What is expected
Every line below from the one containing "middle dip: (718, 26)" through the one containing "pinky dip: (375, 747)" must be transcribed exactly. Omit all lines outside that stretch.

Segment Start: Material shown

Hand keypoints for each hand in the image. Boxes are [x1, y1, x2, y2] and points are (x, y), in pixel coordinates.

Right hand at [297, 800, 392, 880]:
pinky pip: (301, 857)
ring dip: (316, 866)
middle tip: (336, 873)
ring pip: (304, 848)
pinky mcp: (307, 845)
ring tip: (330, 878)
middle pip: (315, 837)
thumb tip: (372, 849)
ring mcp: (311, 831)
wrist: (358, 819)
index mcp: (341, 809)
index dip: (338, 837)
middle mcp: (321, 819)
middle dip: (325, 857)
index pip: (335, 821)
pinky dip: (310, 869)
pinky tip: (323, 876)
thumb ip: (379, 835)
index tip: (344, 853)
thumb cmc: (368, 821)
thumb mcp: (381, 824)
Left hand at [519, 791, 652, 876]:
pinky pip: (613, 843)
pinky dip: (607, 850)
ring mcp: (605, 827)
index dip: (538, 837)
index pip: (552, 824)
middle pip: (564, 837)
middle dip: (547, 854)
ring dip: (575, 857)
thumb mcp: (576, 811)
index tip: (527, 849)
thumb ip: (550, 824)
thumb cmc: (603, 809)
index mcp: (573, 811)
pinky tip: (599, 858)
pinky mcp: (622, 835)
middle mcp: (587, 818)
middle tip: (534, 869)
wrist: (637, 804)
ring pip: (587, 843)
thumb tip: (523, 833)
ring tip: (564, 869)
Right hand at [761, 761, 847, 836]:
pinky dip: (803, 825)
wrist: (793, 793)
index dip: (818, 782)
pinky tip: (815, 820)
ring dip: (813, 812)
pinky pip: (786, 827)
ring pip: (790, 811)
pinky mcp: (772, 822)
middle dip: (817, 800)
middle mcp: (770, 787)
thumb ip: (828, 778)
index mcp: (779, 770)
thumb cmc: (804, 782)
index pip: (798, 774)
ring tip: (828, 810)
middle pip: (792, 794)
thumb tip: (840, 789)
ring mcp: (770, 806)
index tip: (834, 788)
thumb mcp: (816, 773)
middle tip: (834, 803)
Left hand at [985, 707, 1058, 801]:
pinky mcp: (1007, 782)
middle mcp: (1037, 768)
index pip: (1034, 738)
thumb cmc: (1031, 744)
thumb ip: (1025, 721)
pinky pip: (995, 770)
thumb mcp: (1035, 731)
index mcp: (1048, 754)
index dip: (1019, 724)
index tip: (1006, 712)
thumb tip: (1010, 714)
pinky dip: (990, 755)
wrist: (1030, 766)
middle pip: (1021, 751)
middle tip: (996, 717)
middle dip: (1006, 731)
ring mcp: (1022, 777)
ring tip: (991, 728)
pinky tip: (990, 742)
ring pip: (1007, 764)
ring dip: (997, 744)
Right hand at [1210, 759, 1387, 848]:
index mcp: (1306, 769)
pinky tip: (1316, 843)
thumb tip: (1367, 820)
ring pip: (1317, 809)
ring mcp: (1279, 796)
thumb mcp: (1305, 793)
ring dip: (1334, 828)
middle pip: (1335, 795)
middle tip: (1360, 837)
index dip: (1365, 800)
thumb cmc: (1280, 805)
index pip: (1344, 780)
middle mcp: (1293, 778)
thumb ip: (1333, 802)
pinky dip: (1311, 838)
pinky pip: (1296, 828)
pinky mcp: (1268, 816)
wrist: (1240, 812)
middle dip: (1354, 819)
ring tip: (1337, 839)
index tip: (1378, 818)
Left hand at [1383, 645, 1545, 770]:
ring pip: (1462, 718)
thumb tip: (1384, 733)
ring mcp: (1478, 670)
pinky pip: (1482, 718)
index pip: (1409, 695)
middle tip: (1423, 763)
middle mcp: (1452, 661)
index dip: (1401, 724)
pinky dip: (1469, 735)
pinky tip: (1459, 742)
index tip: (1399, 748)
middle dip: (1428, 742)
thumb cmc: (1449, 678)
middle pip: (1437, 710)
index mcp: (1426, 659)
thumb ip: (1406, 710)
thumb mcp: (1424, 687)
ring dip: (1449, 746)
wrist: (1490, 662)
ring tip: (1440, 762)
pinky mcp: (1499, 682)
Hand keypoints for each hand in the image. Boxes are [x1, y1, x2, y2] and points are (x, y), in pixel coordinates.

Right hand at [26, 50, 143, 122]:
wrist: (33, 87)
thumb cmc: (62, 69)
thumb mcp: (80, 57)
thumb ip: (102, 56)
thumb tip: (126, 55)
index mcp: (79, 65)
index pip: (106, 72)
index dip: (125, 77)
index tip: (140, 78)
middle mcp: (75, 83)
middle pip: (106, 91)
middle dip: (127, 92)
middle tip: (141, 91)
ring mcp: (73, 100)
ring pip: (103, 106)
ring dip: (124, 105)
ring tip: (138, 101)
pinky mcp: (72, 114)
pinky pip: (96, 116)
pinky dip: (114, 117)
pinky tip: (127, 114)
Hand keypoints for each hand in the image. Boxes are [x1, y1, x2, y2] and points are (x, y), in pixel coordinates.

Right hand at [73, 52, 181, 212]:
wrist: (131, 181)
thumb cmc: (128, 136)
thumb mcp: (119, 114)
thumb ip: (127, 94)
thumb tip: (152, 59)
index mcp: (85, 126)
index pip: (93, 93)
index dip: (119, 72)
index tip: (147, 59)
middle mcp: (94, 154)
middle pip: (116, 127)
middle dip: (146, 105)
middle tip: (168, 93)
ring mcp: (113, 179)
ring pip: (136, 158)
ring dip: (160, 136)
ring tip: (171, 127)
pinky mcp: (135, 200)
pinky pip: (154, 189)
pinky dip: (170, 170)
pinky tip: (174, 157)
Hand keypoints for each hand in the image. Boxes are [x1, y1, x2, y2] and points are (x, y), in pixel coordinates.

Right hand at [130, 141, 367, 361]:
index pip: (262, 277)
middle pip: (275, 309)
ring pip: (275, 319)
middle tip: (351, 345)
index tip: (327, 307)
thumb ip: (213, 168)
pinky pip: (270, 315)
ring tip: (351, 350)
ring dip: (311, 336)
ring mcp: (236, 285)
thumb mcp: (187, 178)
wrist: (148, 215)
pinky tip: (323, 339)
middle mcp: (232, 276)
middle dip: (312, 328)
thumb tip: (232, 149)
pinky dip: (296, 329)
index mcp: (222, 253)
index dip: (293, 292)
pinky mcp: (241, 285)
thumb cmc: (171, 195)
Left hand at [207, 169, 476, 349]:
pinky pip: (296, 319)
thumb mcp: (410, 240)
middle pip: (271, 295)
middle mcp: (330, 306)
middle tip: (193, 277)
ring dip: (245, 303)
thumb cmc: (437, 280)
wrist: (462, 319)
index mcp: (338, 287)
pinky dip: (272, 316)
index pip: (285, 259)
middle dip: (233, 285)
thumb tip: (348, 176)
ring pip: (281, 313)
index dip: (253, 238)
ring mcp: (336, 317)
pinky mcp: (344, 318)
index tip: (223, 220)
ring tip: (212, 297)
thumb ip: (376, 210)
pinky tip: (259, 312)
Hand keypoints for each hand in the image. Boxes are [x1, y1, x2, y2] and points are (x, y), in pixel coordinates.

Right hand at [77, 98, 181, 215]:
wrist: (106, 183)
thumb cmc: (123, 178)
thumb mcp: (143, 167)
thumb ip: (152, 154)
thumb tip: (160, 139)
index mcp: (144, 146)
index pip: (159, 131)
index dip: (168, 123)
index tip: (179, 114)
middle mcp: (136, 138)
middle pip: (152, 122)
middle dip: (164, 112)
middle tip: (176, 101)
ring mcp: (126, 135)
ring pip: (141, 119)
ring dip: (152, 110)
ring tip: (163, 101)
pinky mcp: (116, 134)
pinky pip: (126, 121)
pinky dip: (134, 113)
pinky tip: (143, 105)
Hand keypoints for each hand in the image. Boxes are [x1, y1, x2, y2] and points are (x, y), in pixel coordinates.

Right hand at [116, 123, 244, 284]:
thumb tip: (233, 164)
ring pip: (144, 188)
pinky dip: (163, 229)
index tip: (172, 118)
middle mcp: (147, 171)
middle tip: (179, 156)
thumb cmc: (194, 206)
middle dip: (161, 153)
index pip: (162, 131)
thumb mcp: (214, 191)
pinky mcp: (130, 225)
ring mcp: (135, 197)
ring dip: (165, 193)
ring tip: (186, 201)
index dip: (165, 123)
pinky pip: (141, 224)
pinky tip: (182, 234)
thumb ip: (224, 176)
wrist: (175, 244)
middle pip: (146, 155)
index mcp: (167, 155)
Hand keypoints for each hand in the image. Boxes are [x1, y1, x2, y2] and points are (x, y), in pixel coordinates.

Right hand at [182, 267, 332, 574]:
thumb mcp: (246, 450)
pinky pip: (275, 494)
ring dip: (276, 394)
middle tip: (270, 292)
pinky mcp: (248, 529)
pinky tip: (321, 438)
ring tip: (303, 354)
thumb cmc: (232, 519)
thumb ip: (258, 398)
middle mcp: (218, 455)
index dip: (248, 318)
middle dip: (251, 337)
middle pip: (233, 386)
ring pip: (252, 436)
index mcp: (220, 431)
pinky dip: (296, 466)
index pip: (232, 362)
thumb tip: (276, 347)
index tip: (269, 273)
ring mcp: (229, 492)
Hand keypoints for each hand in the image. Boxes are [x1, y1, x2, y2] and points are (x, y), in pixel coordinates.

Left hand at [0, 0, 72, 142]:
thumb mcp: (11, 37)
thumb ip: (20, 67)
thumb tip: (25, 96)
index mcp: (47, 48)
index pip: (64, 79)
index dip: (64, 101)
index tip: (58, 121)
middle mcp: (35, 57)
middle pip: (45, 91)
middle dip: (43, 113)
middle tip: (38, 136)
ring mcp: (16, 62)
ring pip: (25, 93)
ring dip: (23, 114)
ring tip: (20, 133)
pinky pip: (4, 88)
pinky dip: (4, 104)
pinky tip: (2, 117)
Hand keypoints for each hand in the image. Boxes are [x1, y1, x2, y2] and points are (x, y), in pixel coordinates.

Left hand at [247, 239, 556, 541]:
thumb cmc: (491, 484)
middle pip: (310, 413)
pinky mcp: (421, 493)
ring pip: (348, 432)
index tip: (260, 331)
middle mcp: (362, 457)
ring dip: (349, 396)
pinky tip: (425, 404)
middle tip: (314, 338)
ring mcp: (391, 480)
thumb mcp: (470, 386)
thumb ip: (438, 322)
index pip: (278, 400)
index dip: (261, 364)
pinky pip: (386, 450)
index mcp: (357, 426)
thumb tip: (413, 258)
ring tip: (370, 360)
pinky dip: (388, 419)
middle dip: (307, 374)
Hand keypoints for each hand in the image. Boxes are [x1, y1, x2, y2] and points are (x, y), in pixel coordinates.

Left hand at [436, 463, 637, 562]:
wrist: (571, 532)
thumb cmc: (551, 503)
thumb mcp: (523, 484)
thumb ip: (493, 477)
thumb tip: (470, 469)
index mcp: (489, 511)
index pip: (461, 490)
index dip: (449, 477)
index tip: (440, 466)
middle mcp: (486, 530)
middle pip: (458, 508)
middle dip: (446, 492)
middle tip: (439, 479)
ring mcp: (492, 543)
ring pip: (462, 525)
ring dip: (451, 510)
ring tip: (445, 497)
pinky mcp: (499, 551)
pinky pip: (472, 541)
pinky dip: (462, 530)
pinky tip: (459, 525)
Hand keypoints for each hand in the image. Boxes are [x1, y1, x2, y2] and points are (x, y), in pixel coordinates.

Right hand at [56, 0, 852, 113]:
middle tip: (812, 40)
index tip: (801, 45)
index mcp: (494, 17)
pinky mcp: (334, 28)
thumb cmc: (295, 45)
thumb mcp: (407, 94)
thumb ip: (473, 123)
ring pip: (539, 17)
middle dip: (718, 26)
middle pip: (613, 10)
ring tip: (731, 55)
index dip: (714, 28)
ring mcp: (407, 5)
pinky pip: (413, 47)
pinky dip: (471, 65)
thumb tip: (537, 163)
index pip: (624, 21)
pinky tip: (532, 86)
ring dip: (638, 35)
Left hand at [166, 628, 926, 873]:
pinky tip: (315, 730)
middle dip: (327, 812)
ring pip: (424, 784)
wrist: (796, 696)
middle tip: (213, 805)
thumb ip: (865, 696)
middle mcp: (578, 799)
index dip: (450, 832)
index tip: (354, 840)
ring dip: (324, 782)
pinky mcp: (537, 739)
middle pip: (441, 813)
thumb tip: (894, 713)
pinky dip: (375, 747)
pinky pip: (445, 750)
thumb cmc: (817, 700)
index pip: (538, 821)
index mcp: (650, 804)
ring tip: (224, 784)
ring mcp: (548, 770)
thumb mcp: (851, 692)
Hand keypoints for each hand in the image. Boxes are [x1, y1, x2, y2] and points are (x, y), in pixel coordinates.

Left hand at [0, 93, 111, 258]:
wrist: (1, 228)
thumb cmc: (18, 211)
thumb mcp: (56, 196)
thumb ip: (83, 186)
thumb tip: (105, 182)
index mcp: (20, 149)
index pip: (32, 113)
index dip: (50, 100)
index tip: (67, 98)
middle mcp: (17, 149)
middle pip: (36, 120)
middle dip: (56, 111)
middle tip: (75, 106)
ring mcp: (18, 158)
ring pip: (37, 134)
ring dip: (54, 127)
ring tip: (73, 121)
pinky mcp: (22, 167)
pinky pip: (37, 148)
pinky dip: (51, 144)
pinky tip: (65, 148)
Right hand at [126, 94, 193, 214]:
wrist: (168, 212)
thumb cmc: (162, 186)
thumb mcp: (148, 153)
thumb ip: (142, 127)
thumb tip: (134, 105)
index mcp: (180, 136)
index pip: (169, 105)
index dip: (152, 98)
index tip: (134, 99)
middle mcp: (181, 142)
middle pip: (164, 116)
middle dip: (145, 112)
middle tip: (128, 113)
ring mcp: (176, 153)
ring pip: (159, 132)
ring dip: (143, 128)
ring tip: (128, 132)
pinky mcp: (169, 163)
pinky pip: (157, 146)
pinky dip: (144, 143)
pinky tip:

Segment End: Material shown

Answer for the task
middle dip: (718, 26)
middle pip: (613, 10)
ring tip: (731, 55)
index dip: (714, 28)
ring mcp: (407, 5)
pinky pip: (413, 47)
pinky dip: (471, 65)
thumb tip: (537, 163)
index pip: (624, 21)
pinky tip: (532, 86)
ring dip: (638, 35)
Left hand at [166, 628, 926, 873]:
pinky tip: (315, 730)
middle dip: (327, 812)
ring pip: (424, 784)
wrist: (796, 696)
middle tip: (213, 805)
thumb ip: (865, 696)
middle mcp: (578, 799)
index dip: (450, 832)
index tip: (354, 840)
ring dip: (324, 782)
pinky mcp: (537, 739)
middle pip: (441, 813)
thumb tip: (894, 713)
pinky dip: (375, 747)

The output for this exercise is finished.